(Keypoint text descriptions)

***

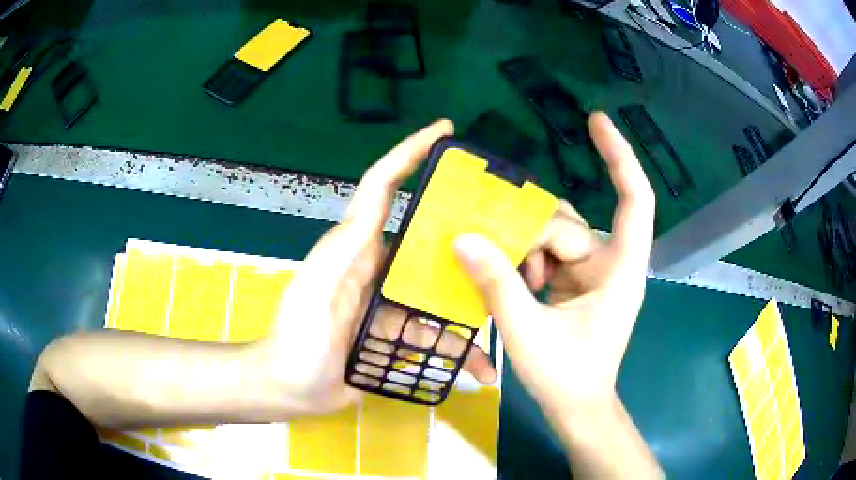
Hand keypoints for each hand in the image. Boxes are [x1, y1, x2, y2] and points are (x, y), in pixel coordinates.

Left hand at [257, 120, 496, 415]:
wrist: (292, 386)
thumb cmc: (298, 336)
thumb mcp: (317, 287)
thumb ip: (343, 251)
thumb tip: (377, 213)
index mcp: (358, 245)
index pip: (385, 186)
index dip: (411, 152)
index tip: (445, 130)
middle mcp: (380, 265)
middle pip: (430, 238)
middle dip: (467, 232)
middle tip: (508, 233)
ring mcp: (392, 300)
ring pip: (441, 291)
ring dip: (471, 304)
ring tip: (507, 310)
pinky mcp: (398, 333)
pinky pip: (436, 332)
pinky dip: (458, 347)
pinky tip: (480, 365)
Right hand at [453, 112, 654, 415]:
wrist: (577, 408)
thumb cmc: (567, 377)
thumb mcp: (527, 332)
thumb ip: (497, 284)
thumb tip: (462, 238)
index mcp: (619, 270)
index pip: (634, 200)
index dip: (619, 156)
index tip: (595, 120)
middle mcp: (609, 263)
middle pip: (569, 222)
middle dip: (531, 237)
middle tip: (502, 264)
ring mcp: (591, 272)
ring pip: (553, 235)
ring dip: (524, 251)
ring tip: (509, 281)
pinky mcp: (575, 283)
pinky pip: (546, 254)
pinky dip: (524, 261)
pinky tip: (512, 281)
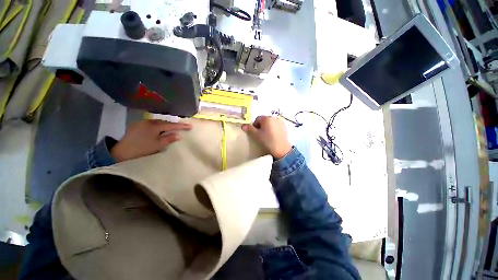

***

● Your instructions
The answer must be the lines above, word for word, from the first one through the line with "pinky dip: (458, 347)", pictures excluded.

● Exercise solution
Hand keypoints for each hand in the image. Boxes are [x1, y1, x2, y2] and points are (x, y), in pixel coordinates.

Left hand at [257, 120, 496, 415]:
wrist: (292, 386)
thumb cmc: (298, 336)
thumb mcp: (317, 287)
thumb ip: (343, 251)
thumb tip: (377, 213)
index mcp: (358, 245)
index pip: (385, 186)
index dip: (411, 152)
index tip: (445, 130)
middle mcp: (380, 265)
middle pip: (430, 238)
middle dip: (467, 232)
middle tip: (508, 233)
ring mcp: (392, 300)
ring pip: (441, 291)
ring dip: (471, 304)
ring tip: (507, 310)
pinky mcp: (398, 333)
pinky pip: (436, 332)
pinky dip: (458, 347)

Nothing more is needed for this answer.